TASK DESCRIPTION: Every record below should be written out exactly; pictures stay out.

EXERCISE MATERIAL:
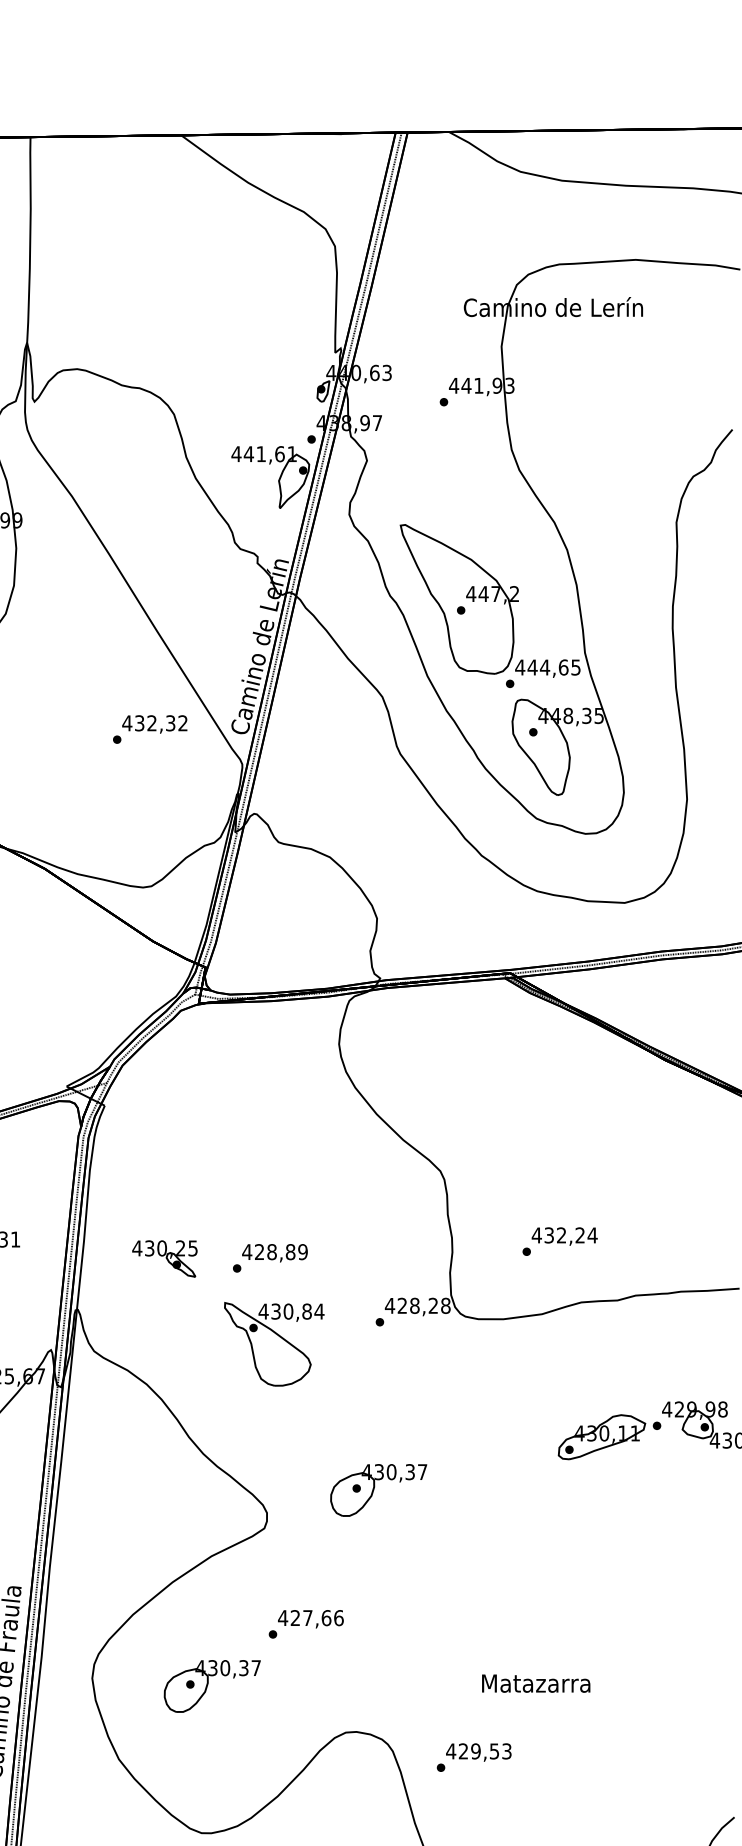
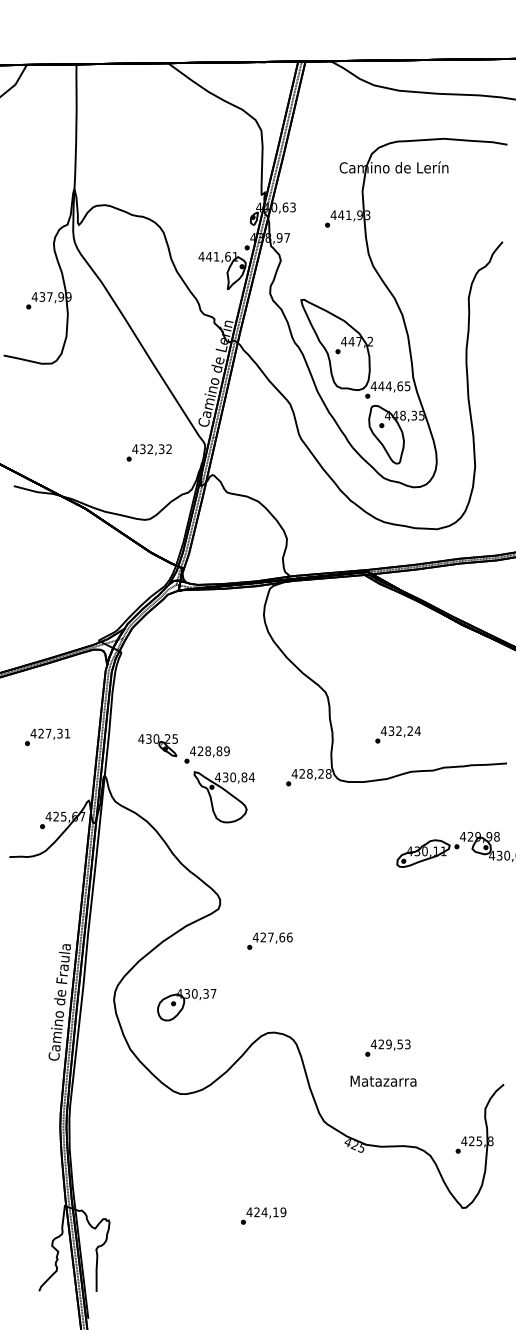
text: (149, 728) -> (148, 452), moved
text: (269, 1257) -> (206, 754), moved
part: (377, 1491) -> (287, 886), removed
text: (305, 1623) -> (269, 940), moved
text: (536, 1682) -> (383, 1080), moved
text: (473, 1756) -> (387, 1047), moved

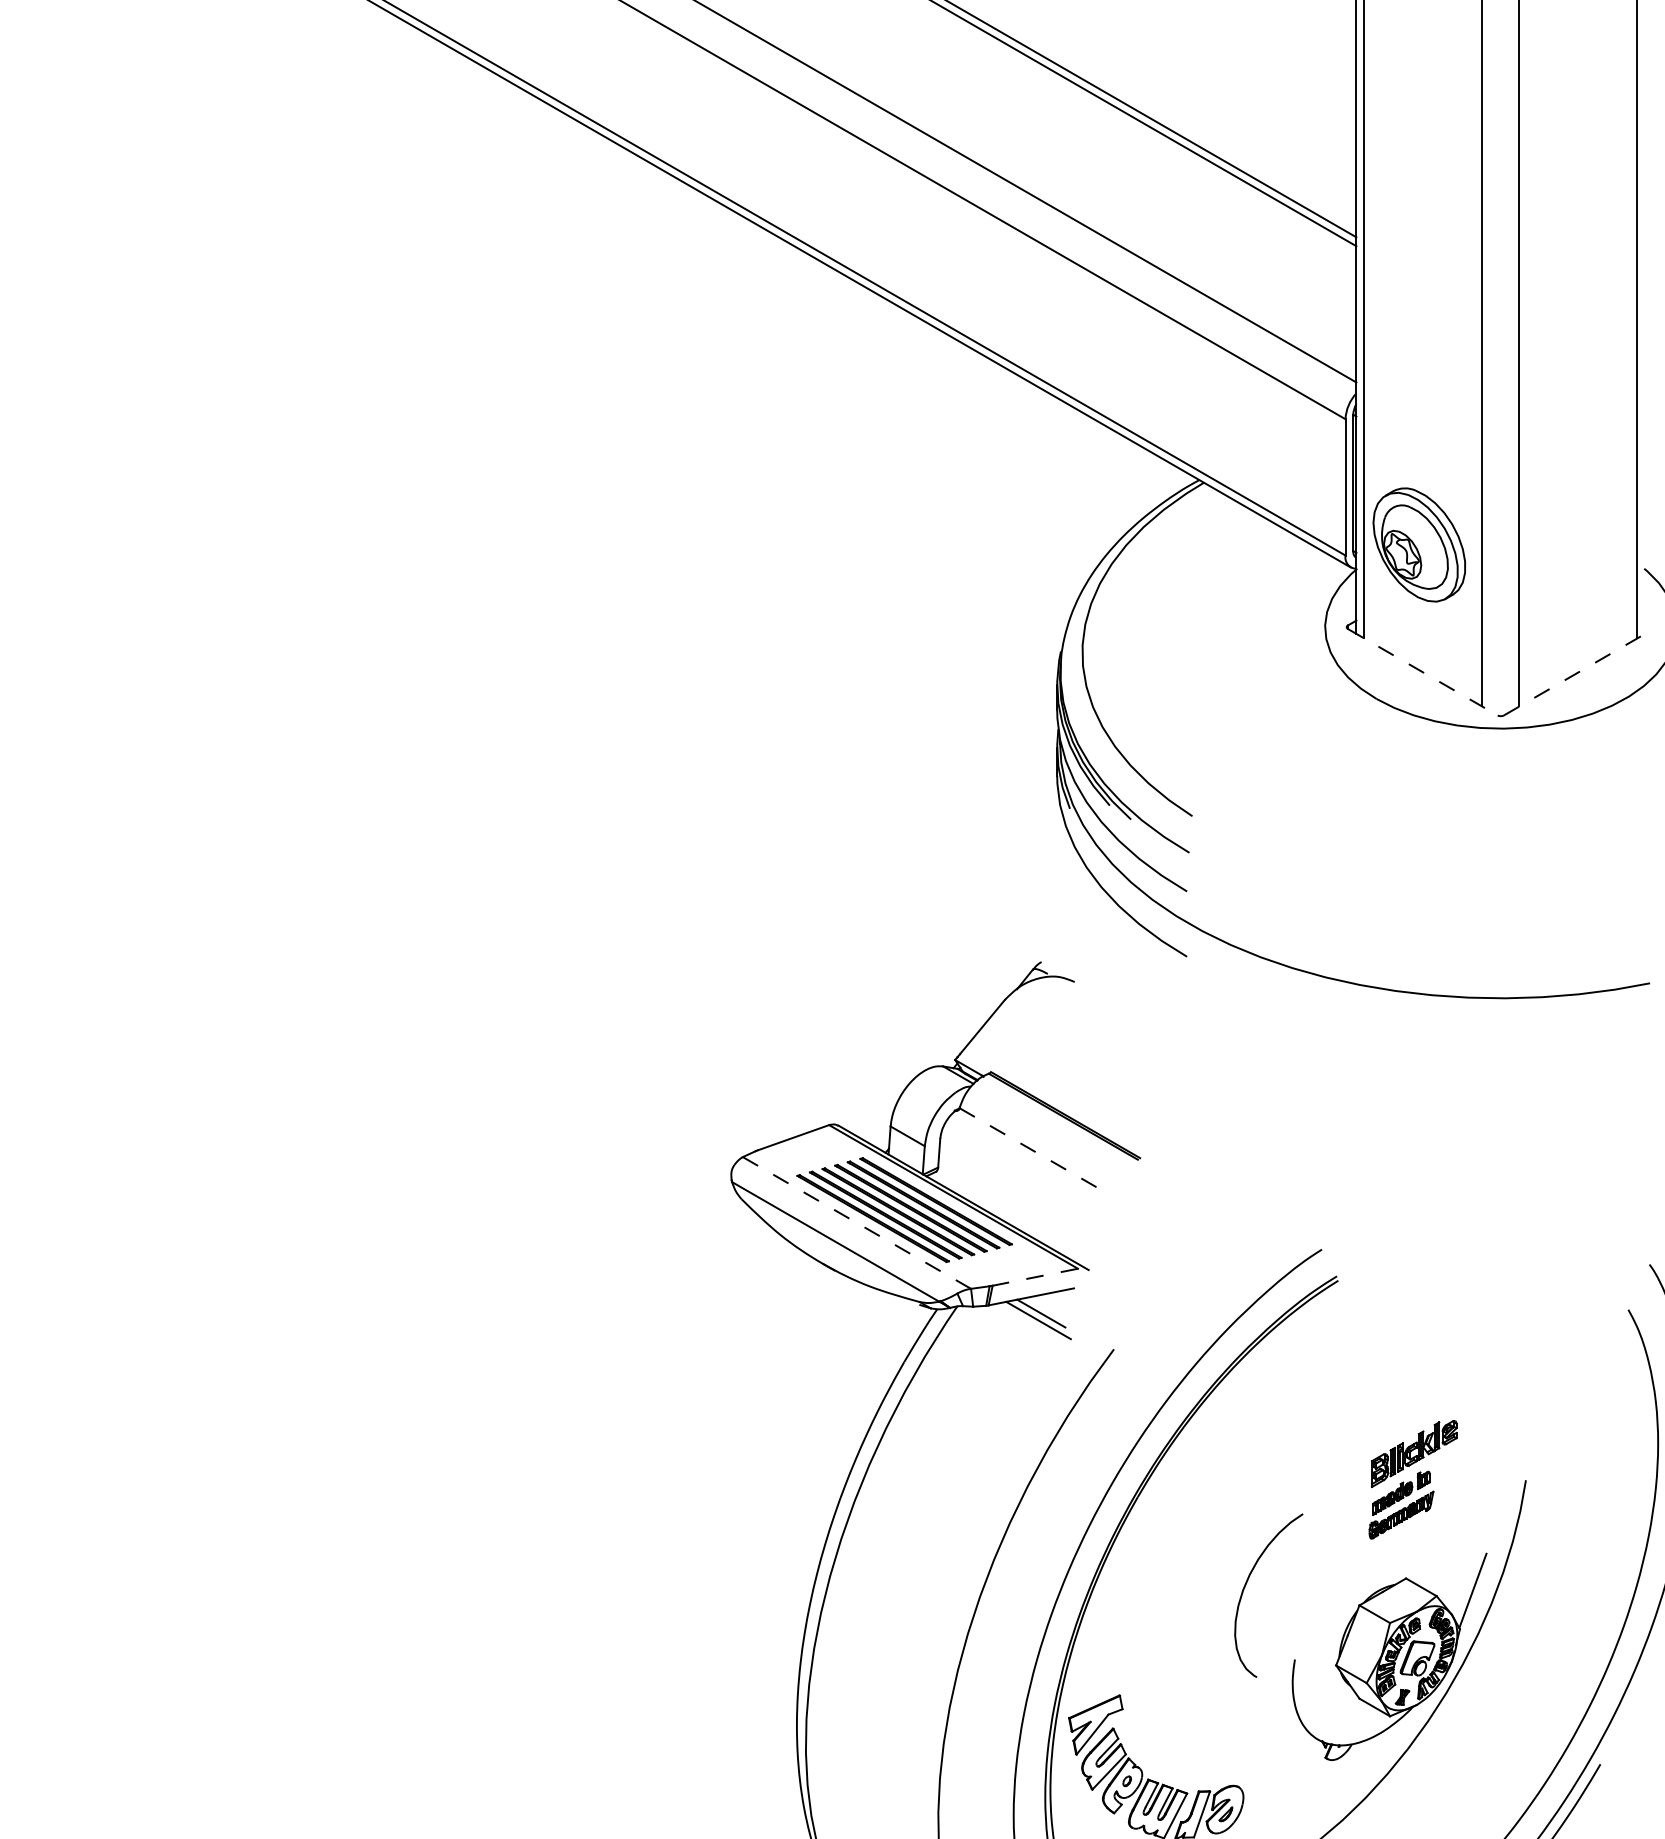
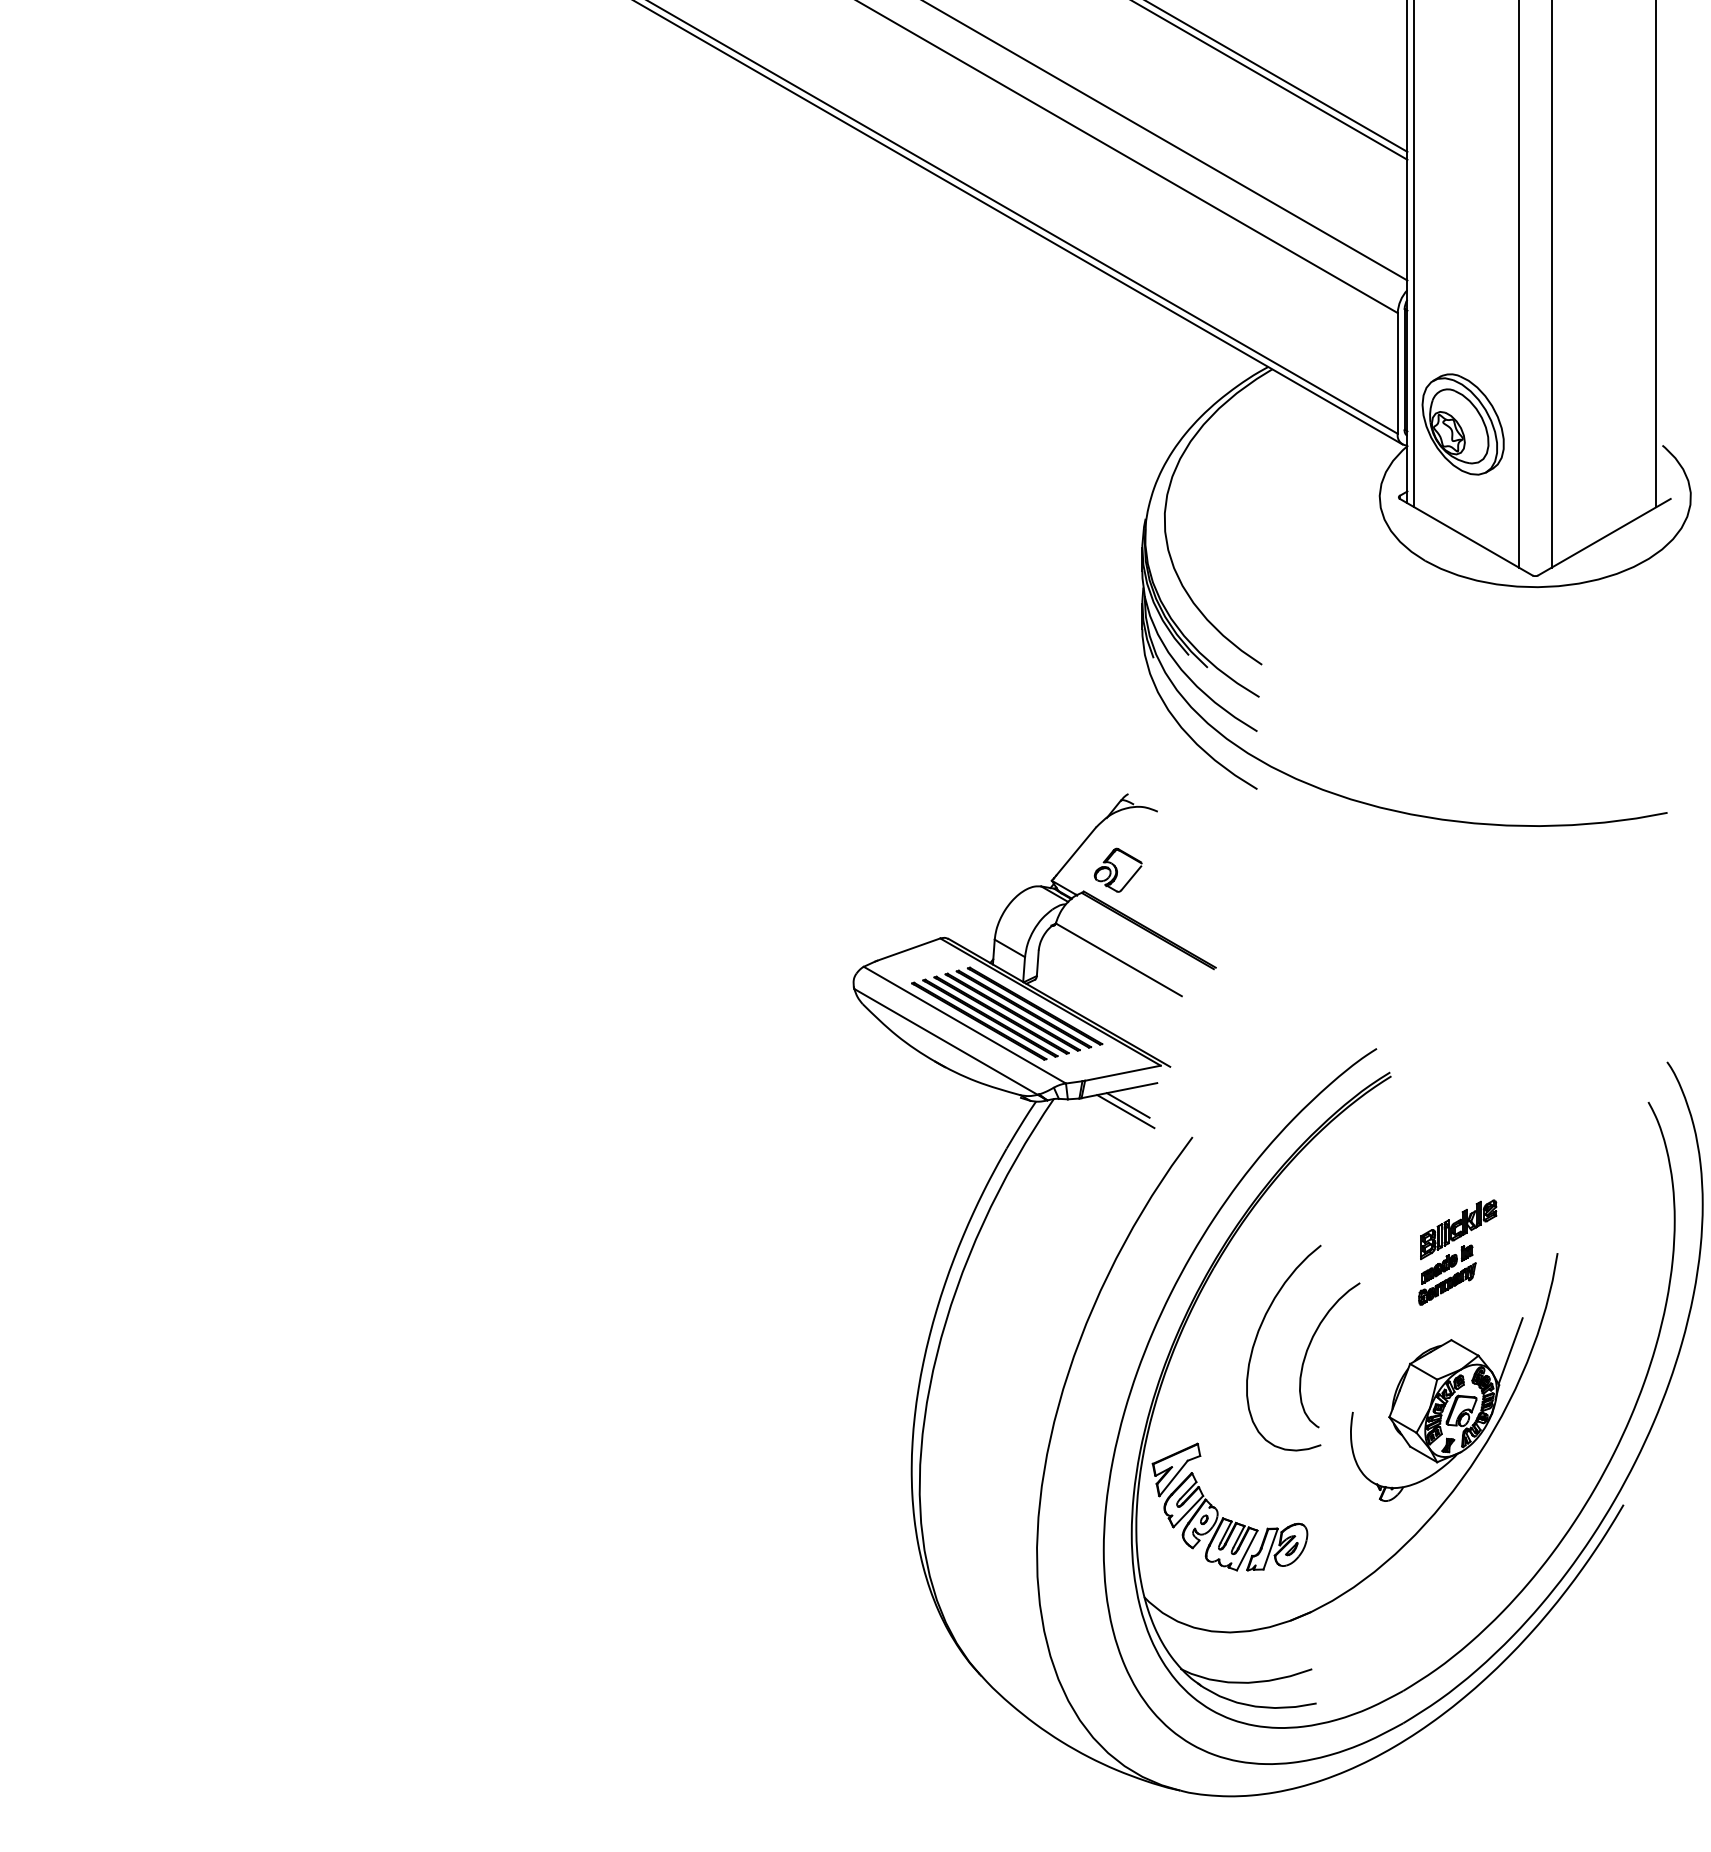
line: (1423, 672) -> (1466, 537), dashed -> solid
line: (1578, 672) -> (1604, 537), dashed -> solid
part: (1029, 1047) -> (1117, 869), added
line: (1030, 1148) -> (1118, 959), dashed -> solid
line: (856, 1223) -> (964, 1025), dashed -> solid
line: (1034, 1277) -> (1122, 1073), dashed -> solid
curve: (1187, 1575) -> (1257, 1337), added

WRITTEN REPLY:
text: (149, 728) -> (148, 452), moved
text: (269, 1257) -> (206, 754), moved
part: (377, 1491) -> (287, 886), removed
text: (305, 1623) -> (269, 940), moved
text: (536, 1682) -> (383, 1080), moved
text: (473, 1756) -> (387, 1047), moved

line: (1423, 672) -> (1466, 537), dashed -> solid
line: (1578, 672) -> (1604, 537), dashed -> solid
part: (1029, 1047) -> (1117, 869), added
line: (1030, 1148) -> (1118, 959), dashed -> solid
line: (856, 1223) -> (964, 1025), dashed -> solid
line: (1034, 1277) -> (1122, 1073), dashed -> solid
curve: (1187, 1575) -> (1257, 1337), added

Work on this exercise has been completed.